# Thread: Find one & all polynomial of degree 4

1. ## Find one & all polynomial of degree 4

If someone can advise me how to approach the following problem it would be greatly appreciated.

Q: Find one & all polynomials of degree 4 such that p(-1)=1, p(0)=0, p(1)=2, p(2)=1

I tried...

p(x)=ax^4+bx^3+cx^2+dx+e
p(-1)=a-b+c-d+e=1
p(0)=e=0
p(1)=a+b+c+d+e=2
p(2)=16a+8b+4c+2d+e=1

Is it correct to place it into a matrix and reduce to echelon form? But then I'm not sure what to do with it.

[1 1 1 1 2] [1 1 1 1 2]
[1 -1 1 -1 1] ~ [0 -2 0 -2 -1]
[16 8 4 2 1] [0 0 1 1/2 -9/4]

2. Sure, you can go to row echelon form, and then do back substitution. I would, incidentally, leave out the last column there, as you already know that e = 0. You can save yourself some computations. If the system is consistent (and it better be, because having a polynomial of degree 4 that goes through those four points is definitely possible - just think about Lagrange interpolating polynomials to see that), then I would say you should end up with a 1-parameter family of solutions. What do you get?

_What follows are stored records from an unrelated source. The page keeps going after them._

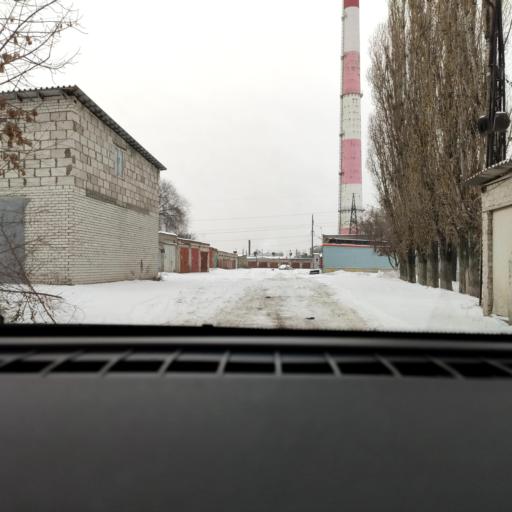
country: RU
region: Voronezj
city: Voronezh
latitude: 51.6336
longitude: 39.2509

3. I did as you suggested. I went to echelon form then back substituted to row canonical form.

[1 1 1 1 2]
[1 -1 1 -1 1]
[16 8 4 2 1]

[1 1 1 1 2]
[0 -2 0 -2 -1]
[0 0 1 1/2 -9/4]

[1 0 0 -1/2 15/4]
[0 1 0 1 1/2]
[0 0 1 1/2 -9/4]

I'm not sure what I can do with this matrix though. Am I on the right track? I represented a, b, c, d and the solution in the above matrices given that e=0.

4. You might want to check your accuracy here. It looks like your last column might have some errors in it.

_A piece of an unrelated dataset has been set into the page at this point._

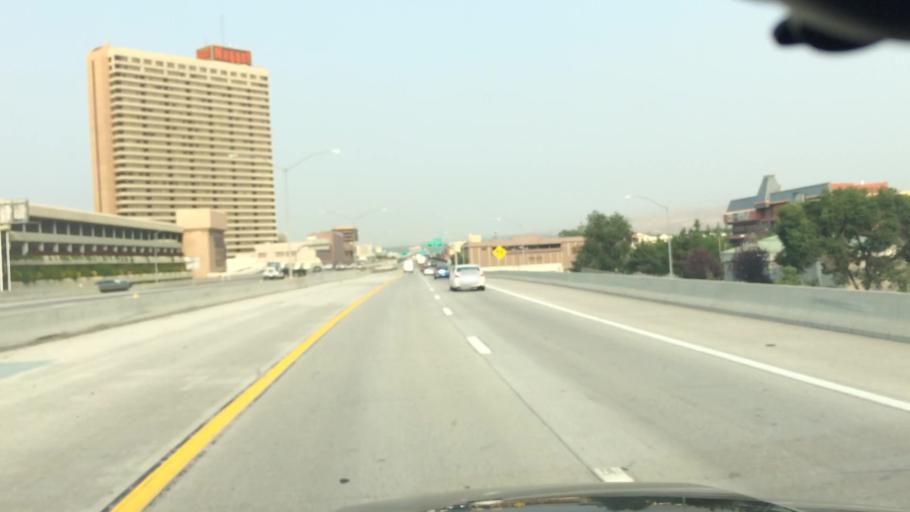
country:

What you do now is back substitution by letting one variable, say, d, be an arbitrary parameter. I'll do the first one, and you do the rest. Let the parameter t = d. Then, by the third row, we know that c + d/2 = 9/4, or c = 9/4-t/2. And continue in this manner, solving for b and a. What do you get?

5. I see where you're going with this. I get a = (t/2-3/4), b = (1/2 - t), c= (9/4 - t/2) then solve for d given that e=0. Can I assume that the value for "a" is to the degree of 4 and "b"=3, etc?

6. Not quite. You're not going to be able to eliminate t, because you have more unknowns than equations. However, you can write the parameters a through d as linear functions of t. Then you plug those into the original polynomial, along with the fact that e = 0, and you've found all the polynomials that satisfy your conditions.

7. thank you so much for walking me through this! much appreciated.